Queens of the Stone Age frontman Josh Homme has had a pretty rough decade or more. Starting clear back in the early 2010s with a surgery that nearly killed him, then working his way into a very ugly and public battle with ex-wife Brody Dalle of the Distillers. Add in the death of friend and collaborator Mark Lanegan as well as a very public incident involving his boot and a photographer’s face and a cancer diagnosis last year. Homme has had better decades, at least personally. His music, however, has only gotten better.

Despite the rocky waters in his personal life, Homme has kept Queens of the Stone Age at the forefront of modern rock for over 20 years now. Turning his stoner/desert rock outfit from weirdo, jean jacket-clad outsiders into international rock stars wasn’t a feat that occurred overnight. But with each record it became more apparent that Josh Homme has that thing that only the best musicians and artists have, and that’s his own sound. And a real singular voice in a chorus of thousands.

With In Times New Roman Queens of the Stone Age leave the slick production of 2017s Villains behind and return to a much heavier, darker sound. Born out of crisis In Times New Roman is much closer to Era Vulgaris-era Queens; fuzzed-out, off-kilter, and big riffs for days.

“Obscenery” comes out of the gates ready to rumble, wonky rhythm and gauzy guitar riff that sounds medicated and unstable while Homme sings in his greaser crooner. The song recedes into a string arrangement before exploding back into its robot rock groove. “Paper Machete” calls back to early Queens, bringing to mind classics like Rated R, all teeth and claw. Singles “Carnavoyeur” and “Emotion Sickness” are catchy with plenty of earworms while never sacrificing the Queens’ chugging rock seediness.

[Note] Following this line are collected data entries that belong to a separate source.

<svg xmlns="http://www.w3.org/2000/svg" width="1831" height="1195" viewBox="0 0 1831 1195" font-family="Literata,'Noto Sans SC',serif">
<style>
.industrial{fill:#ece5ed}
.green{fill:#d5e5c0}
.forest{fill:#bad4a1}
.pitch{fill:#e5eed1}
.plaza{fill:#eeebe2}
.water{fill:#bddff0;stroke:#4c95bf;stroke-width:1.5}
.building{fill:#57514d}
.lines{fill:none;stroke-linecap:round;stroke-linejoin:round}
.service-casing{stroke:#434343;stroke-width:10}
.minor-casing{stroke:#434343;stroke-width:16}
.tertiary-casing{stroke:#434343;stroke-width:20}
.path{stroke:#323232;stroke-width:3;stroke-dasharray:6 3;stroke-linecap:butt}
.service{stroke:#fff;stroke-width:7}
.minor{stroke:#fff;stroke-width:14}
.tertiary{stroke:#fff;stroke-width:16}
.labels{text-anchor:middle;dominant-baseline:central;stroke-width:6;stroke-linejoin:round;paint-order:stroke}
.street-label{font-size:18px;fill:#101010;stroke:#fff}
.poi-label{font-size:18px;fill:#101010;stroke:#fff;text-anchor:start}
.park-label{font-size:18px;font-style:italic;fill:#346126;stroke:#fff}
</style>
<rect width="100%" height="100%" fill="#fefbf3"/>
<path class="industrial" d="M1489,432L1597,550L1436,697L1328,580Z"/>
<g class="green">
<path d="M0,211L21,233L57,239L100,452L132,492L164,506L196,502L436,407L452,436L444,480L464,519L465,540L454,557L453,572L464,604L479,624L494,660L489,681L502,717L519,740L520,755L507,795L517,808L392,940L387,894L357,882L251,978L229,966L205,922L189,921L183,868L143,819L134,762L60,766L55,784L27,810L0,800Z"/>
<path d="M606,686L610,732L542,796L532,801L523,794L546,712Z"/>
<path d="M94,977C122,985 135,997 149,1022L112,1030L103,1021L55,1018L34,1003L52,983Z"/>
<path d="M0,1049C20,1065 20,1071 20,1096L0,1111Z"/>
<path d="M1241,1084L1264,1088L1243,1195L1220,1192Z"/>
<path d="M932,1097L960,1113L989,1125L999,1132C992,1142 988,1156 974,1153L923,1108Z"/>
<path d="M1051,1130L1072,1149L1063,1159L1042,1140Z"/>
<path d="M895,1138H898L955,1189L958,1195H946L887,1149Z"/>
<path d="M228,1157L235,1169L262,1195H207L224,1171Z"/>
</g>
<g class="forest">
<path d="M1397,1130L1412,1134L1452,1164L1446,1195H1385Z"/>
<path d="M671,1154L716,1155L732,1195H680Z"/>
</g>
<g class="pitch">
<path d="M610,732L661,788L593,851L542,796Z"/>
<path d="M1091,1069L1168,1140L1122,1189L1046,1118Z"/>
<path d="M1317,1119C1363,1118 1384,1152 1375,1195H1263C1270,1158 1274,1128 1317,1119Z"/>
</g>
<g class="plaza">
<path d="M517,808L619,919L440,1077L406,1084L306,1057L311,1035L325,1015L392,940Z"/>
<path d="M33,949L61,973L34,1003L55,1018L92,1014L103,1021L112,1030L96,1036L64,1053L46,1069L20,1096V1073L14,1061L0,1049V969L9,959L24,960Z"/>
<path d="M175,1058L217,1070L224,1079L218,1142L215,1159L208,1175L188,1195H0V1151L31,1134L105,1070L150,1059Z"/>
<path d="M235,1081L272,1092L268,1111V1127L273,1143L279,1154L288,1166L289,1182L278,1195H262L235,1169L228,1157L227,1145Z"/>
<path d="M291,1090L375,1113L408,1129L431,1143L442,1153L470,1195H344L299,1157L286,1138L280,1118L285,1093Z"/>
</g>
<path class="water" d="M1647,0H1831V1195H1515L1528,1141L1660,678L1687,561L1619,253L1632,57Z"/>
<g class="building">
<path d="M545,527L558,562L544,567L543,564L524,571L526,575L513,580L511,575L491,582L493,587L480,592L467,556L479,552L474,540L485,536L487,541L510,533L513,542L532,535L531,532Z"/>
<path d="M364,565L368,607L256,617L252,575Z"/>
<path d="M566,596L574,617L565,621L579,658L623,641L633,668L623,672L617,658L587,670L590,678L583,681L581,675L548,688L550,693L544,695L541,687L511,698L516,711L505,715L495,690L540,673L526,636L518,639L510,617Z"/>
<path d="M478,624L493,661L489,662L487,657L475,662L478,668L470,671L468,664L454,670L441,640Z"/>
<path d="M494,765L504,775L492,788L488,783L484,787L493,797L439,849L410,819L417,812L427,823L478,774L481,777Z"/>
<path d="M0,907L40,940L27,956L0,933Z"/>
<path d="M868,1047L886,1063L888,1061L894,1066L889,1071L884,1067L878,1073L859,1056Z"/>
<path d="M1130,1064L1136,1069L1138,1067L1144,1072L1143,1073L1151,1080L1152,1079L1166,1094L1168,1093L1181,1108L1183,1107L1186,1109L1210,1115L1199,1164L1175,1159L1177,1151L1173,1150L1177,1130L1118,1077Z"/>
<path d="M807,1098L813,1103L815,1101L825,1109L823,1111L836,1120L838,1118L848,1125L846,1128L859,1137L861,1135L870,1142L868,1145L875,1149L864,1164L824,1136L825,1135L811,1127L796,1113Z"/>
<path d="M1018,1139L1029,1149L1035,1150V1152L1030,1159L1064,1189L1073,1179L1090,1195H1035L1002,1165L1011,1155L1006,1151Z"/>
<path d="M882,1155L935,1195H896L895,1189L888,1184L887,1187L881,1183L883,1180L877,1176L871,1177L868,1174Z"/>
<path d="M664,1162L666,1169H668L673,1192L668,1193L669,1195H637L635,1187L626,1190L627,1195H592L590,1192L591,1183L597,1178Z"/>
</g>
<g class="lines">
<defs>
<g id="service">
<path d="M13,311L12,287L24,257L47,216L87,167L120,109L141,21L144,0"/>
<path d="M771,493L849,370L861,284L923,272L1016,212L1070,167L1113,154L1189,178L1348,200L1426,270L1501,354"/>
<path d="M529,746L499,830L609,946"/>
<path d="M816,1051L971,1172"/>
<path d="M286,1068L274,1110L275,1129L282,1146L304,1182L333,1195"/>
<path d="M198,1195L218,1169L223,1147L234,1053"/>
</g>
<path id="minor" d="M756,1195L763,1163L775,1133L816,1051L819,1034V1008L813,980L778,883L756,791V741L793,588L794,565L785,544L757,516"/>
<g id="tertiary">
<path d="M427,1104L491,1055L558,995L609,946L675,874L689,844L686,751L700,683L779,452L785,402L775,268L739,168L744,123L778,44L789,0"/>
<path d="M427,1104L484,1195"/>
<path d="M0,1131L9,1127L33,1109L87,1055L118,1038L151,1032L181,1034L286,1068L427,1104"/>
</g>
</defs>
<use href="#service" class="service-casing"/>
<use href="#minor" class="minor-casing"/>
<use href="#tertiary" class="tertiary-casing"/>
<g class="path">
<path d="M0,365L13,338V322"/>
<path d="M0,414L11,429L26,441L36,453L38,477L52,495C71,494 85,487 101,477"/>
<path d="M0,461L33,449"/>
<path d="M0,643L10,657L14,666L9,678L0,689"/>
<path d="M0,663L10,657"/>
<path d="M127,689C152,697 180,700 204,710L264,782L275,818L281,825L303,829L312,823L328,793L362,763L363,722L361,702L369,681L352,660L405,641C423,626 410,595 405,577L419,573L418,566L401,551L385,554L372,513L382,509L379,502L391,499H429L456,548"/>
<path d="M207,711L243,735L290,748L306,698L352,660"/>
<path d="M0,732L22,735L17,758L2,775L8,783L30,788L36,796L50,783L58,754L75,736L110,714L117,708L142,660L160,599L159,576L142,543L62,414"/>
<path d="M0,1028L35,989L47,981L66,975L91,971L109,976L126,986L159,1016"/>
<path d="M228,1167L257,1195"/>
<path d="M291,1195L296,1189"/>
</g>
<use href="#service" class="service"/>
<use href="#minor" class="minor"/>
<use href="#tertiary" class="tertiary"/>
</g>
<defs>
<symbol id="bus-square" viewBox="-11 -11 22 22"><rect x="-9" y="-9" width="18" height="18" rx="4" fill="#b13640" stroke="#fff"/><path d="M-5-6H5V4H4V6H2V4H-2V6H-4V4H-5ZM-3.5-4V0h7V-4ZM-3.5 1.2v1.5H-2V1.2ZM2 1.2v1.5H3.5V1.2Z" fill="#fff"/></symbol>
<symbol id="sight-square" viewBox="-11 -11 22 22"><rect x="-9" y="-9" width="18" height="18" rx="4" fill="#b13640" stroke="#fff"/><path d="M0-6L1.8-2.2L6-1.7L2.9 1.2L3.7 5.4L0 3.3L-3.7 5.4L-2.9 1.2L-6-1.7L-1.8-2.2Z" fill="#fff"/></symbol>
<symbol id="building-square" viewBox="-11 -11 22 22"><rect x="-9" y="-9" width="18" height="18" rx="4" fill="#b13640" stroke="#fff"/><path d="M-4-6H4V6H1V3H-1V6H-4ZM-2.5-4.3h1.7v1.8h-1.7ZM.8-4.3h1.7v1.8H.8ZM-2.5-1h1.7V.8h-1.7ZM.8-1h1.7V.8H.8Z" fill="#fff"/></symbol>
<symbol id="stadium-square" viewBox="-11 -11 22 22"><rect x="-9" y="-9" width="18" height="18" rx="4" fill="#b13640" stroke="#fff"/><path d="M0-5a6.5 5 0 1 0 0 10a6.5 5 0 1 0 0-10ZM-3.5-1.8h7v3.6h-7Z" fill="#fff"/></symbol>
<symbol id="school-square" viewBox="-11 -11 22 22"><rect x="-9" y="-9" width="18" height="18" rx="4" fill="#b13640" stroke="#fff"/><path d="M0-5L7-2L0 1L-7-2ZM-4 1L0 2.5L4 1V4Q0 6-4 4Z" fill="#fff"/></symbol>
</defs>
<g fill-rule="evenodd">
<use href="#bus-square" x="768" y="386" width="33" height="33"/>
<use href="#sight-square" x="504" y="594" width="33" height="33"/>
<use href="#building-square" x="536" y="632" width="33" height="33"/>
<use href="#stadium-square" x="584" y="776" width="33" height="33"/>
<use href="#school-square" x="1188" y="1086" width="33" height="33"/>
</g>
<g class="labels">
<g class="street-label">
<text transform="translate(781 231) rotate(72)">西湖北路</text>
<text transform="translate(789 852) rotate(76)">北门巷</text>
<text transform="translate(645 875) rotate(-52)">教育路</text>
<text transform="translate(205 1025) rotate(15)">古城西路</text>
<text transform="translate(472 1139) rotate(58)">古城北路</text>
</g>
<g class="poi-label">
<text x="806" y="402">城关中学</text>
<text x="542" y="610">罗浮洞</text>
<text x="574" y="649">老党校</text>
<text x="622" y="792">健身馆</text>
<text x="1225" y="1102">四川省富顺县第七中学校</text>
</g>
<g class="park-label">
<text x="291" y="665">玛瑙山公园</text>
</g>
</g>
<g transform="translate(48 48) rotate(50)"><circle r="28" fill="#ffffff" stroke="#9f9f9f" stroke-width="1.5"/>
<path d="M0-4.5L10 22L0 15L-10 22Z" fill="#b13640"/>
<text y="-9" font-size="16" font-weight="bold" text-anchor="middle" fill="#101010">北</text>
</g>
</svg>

Over the course of 10 tracks Homme and Queens proceed to prove why they’ve been at the top of the rock and roll heap for 20 years now. From the driving “What The Peephole Says” to the creepy/crawly “Sicily” and 10-minute epic bluesy closer “Straight Jacket Fitting”, Queens of the Stone Age return to the fold with a definitive bloody scream to the skies.

Despite some heavy years and personal crisis Josh Homme returns with Queens of the Stone Age blade brandished and ready to throw down. In Times New Roman is a dark, gritty, chugging rock and roll exorcism.